The problem >> The summary of diabetes and pregnancy guidelines names the conditions for which women with preexisting diabetes who are contemplating pregnancy should be evaluated and treated. List every one of them.

Excerpt provided >>
===
The evidence supporting these recommendations is reviewed in the book, Management of Preexisting Diabetes and Pregnancy, authored by the consensus panel and published in 2008 by the ADA. Because few randomized controlled trials (RCTs) have studied the management of diabetes and pregnancy, these recommendations are often based on RCTs in nonpregnant diabetic women or nondiabetic pregnant women as well as on peer-reviewed experience before and during pregnancy in women with preexisting diabetes.

The guidelines authors used the grading system adapted by the ADA to rate the underlying evidence, and they also reviewed and adapted existing diabetes and pregnancy guidelines and guidelines on diabetes complications and comorbidities.

Recommendations regarding management of preexisting diabetes for pregnancy address organization of preconception and pregnancy care, specifically initial evaluation and review of patient history and physical examination.

Other aspects of management of preexisting diabetes addressed in these guidelines include glycemic control in perinatal outcome and glycemic goals as well as evaluation of metabolic control, medical nutrition therapy, insulin therapy, use of oral antihyperglycemic agents for type 2 diabetes, physical activity and exercise, and behavioral therapy.

The second half of these guidelines focuses on managing complications of diabetes. Metabolic disturbances include diabetic ketoacidosis (DKA), maternal hypoglycemia, and thyroid disorders. Management of cardiovascular (CV) risk factors includes screening for cardiovascular disease (CVD), management of hypertension, and treatment of dyslipidemia.

Other complications of diabetes addressed in these guidelines include management of diabetic nephropathy, diabetic retinopathy, and diabetic neuropathies.

Highlights of some of the specific clinical recommendations include the following:

Before pregnancy, women with diabetes and childbearing potential should be educated about the need for good glycemic control and should participate in effective family planning.
Multidisciplinary, patient-centered team care, with regular follow-up visits, is helpful whenever feasible: before, during, and after pregnancy.
Women with preexisting diabetes contemplating pregnancy should be evaluated and treated for diabetic nephropathy, neuropathy, retinopathy, CVD, hypertension, dyslipidemia, depression, and thyroid disease.
Before conception, medication use should be evaluated because drugs often used to treat diabetes and its complications may be contraindicated or problematic in pregnancy. These include statins, angiotensin-converting enzyme (ACE) inhibitors, angiotensin II receptor blockers (ARBs), and most noninsulin therapies.
===
[Items from a data source]

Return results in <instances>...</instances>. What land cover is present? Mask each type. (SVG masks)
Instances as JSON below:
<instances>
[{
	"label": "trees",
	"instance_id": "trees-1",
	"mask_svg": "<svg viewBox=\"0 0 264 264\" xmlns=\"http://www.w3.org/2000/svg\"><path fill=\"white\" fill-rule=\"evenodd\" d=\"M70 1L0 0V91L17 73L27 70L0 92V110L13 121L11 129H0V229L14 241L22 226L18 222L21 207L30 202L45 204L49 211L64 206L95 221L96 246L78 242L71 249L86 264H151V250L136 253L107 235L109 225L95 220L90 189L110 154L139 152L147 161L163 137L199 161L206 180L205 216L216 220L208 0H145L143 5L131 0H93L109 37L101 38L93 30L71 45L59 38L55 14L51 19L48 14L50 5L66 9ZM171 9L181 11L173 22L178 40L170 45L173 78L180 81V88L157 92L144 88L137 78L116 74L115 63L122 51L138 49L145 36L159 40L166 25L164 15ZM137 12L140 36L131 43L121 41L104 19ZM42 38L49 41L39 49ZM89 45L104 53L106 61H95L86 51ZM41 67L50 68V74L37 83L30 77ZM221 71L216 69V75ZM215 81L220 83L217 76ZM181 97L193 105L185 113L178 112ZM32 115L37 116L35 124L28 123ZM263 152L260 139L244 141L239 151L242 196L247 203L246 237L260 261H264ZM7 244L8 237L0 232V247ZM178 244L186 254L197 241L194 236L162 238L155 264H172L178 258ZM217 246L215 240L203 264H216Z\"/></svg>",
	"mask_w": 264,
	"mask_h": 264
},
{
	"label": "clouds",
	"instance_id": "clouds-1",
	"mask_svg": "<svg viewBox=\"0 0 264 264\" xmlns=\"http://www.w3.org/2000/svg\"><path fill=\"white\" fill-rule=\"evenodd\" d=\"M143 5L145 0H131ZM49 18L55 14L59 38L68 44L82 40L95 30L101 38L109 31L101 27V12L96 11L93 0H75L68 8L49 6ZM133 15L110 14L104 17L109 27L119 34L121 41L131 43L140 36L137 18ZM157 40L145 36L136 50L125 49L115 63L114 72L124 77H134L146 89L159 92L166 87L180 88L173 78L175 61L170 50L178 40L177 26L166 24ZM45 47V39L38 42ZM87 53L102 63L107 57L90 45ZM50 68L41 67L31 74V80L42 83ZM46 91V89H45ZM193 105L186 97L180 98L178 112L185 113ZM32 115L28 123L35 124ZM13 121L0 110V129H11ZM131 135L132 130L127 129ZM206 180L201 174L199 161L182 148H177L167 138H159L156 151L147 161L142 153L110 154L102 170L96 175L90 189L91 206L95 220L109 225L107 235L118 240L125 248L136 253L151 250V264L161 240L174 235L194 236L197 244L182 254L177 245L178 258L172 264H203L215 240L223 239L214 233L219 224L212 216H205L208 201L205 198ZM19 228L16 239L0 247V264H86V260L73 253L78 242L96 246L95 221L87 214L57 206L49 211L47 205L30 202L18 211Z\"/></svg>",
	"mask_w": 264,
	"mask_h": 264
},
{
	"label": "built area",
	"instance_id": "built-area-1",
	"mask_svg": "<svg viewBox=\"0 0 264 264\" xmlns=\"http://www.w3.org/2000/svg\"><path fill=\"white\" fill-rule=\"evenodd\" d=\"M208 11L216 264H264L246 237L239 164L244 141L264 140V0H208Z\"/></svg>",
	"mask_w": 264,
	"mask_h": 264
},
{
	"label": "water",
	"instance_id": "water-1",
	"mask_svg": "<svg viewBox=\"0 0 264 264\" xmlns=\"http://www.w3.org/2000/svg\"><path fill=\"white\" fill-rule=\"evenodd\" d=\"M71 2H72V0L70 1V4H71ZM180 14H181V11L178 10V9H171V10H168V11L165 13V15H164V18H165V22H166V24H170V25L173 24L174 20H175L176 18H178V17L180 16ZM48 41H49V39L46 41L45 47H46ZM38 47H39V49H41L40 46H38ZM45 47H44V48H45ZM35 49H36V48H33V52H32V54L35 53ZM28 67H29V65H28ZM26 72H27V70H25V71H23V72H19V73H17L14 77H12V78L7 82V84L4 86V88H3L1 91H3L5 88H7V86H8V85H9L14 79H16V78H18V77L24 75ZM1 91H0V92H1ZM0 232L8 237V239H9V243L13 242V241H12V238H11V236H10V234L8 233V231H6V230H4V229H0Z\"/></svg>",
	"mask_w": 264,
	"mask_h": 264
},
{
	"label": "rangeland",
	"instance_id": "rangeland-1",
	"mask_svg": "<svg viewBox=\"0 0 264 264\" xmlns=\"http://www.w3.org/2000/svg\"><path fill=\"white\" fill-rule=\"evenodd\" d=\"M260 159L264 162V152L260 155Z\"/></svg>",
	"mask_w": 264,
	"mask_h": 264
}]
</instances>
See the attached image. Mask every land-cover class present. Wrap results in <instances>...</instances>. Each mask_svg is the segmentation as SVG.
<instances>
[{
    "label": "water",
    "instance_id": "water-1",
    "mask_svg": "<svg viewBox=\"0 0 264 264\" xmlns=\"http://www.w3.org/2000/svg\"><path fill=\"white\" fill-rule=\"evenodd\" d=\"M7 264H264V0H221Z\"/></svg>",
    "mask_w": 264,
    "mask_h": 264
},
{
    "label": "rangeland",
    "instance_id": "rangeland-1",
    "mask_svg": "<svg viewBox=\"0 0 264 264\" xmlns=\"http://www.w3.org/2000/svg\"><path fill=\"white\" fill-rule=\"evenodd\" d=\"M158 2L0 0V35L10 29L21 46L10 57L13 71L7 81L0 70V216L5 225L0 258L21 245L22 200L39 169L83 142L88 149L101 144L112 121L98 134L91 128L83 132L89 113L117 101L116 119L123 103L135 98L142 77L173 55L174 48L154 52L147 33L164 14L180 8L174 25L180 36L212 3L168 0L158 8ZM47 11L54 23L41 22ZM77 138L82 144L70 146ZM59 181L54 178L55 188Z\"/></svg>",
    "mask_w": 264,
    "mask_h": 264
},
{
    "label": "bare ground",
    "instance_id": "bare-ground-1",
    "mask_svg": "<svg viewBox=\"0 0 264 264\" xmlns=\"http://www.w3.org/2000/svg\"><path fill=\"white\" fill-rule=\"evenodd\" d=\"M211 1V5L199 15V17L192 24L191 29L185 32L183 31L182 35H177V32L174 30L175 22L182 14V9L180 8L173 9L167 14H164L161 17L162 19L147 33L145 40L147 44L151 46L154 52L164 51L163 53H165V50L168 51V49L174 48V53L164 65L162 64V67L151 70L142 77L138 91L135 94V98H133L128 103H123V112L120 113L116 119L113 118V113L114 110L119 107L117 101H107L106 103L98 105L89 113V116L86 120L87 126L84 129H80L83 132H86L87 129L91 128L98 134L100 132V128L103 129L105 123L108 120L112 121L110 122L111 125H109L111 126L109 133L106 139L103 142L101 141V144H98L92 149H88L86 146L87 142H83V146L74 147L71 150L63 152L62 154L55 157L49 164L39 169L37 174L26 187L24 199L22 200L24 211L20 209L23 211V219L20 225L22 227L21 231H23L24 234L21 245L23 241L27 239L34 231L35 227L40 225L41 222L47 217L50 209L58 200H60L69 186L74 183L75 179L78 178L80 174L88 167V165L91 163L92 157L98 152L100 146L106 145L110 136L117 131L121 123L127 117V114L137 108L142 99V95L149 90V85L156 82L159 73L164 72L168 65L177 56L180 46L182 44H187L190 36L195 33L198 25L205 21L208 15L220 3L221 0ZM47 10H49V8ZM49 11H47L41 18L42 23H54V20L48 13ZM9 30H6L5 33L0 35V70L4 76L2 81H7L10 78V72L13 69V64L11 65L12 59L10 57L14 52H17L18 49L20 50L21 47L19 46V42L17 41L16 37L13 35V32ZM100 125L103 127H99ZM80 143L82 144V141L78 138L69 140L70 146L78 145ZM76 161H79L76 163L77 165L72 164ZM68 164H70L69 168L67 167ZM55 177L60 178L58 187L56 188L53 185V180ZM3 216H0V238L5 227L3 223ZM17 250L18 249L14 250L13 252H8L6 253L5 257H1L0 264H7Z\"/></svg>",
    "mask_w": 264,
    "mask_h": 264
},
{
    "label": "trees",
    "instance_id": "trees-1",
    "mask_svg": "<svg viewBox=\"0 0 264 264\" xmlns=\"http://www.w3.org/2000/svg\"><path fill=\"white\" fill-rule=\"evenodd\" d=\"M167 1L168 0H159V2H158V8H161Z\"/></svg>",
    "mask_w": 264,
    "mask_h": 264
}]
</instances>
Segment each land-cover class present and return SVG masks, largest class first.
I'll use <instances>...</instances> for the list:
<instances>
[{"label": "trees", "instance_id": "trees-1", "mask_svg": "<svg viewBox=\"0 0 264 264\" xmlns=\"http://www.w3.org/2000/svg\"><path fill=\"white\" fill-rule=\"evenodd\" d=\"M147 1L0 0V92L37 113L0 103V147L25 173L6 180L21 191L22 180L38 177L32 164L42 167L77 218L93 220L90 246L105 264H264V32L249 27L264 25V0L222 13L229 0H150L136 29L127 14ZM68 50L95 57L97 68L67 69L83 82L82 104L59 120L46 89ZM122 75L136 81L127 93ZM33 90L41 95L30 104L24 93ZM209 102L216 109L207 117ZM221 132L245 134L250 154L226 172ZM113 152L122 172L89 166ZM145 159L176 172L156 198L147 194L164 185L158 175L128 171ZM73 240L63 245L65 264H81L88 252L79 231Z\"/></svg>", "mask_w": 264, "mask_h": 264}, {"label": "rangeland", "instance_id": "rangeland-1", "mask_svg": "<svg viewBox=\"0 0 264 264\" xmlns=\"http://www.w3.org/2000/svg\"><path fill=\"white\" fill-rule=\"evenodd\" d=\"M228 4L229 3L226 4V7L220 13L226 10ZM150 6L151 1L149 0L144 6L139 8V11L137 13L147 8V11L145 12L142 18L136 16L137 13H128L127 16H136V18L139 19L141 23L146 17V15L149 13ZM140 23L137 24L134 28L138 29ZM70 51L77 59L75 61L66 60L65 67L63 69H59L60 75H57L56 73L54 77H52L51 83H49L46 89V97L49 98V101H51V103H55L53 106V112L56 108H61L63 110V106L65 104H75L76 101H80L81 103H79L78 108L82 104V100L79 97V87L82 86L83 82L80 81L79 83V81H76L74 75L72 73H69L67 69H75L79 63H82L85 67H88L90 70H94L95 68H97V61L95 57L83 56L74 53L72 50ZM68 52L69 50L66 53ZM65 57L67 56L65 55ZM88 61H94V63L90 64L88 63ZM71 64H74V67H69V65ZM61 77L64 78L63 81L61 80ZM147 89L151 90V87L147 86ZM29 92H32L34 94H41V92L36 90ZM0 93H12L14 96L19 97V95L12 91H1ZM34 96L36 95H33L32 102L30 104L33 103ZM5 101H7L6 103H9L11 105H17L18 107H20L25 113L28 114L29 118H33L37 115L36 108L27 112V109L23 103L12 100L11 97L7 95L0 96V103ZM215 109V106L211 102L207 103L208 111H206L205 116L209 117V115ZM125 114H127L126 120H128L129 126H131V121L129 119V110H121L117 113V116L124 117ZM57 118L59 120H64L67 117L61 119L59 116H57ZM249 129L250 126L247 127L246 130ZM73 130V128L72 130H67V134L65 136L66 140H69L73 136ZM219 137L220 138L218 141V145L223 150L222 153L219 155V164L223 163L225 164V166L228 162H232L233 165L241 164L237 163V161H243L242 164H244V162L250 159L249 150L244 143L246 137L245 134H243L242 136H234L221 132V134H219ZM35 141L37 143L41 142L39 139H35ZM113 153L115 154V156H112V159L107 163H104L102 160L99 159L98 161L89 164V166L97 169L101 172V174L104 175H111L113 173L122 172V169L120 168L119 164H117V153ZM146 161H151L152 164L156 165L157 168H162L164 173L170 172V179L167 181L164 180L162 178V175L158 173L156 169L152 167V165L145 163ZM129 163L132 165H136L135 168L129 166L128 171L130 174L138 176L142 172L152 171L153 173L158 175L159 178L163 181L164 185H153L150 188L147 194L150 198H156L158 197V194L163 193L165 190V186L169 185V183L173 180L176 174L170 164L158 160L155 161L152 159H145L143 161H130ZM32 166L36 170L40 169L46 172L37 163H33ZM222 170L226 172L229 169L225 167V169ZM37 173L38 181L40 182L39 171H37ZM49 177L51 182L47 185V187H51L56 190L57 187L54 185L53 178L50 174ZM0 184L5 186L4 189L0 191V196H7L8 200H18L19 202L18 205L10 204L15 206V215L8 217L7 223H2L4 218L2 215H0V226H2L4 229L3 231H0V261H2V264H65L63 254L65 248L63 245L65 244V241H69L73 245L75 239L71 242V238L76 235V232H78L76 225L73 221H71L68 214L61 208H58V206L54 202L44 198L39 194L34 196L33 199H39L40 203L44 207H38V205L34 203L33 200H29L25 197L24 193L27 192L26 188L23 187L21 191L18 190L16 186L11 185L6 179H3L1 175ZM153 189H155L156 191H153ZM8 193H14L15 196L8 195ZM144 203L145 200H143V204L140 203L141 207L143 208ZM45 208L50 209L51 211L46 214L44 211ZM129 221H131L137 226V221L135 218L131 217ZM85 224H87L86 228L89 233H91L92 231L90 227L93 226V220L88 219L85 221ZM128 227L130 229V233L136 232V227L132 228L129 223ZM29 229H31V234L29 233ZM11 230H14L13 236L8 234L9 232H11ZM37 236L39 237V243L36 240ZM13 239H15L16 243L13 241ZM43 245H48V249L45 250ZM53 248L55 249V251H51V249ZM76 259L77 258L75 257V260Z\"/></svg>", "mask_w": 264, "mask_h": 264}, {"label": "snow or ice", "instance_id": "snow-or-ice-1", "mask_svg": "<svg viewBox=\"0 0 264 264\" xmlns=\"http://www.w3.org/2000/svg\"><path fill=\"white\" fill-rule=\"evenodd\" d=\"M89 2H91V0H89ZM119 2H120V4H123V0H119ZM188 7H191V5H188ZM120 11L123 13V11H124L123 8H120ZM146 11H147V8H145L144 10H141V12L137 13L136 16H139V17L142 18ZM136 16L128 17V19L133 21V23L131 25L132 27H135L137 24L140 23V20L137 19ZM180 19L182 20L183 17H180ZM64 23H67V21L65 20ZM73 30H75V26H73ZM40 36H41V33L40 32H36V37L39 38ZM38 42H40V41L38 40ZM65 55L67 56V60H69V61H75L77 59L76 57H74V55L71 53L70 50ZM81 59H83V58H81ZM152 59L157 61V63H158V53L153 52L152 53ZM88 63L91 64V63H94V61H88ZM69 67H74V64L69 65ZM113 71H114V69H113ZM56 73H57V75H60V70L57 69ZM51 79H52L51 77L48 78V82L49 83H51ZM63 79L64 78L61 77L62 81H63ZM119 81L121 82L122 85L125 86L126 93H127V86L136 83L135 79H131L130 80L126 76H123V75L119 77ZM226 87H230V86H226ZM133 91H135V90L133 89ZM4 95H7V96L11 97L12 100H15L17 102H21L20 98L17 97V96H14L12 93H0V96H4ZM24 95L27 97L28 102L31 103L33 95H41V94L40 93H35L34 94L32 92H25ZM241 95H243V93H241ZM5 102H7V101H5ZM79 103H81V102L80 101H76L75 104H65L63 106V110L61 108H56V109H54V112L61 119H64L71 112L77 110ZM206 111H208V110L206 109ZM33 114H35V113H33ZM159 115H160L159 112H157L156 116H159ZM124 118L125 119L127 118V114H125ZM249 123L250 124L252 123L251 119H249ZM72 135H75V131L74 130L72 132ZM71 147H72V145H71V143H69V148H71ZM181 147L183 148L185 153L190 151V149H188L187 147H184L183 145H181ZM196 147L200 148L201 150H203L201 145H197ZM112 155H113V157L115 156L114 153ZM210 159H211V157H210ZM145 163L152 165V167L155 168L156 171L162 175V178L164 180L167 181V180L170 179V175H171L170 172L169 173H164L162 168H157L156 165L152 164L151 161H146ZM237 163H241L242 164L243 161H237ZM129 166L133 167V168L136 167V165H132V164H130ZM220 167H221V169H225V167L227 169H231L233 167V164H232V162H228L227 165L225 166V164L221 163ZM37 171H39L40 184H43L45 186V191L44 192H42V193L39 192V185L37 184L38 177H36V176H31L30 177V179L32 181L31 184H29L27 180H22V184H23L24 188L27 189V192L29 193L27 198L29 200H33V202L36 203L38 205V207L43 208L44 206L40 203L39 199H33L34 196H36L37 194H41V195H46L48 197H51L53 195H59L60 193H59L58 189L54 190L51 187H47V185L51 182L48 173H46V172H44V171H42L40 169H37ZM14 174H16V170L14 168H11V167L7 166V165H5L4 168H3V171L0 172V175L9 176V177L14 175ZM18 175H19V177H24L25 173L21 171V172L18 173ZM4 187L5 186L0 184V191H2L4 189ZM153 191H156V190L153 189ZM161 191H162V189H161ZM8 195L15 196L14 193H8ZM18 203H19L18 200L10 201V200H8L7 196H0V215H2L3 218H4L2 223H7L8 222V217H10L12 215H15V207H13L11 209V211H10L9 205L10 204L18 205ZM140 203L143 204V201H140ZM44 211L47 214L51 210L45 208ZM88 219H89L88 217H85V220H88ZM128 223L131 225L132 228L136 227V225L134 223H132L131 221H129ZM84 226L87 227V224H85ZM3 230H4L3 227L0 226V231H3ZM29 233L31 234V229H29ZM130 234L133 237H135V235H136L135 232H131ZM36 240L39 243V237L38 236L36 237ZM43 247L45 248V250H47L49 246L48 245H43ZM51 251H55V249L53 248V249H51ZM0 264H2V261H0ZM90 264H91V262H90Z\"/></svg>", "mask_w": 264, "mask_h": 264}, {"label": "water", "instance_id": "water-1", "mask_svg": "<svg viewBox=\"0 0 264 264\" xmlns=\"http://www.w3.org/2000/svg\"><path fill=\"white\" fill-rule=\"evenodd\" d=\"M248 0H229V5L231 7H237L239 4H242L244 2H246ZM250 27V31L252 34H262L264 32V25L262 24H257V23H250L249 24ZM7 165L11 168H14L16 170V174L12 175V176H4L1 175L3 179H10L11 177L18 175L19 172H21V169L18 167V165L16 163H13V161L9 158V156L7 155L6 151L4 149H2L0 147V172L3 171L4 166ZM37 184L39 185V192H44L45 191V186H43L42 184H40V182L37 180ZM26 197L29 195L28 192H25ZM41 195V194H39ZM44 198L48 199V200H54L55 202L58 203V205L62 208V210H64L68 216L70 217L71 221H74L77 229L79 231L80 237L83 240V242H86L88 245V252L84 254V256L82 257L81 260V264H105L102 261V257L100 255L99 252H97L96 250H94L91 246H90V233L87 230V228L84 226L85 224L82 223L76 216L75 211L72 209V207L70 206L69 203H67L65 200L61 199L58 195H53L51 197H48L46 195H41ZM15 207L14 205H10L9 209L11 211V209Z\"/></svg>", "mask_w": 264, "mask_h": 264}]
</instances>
===
Written response >>
- Diabetic nephropathy
- Neuropathy
- Retinopathy
- CVD (cardiovascular disease)
- Hypertension
- Dyslipidemia
- Depression
- Thyroid disease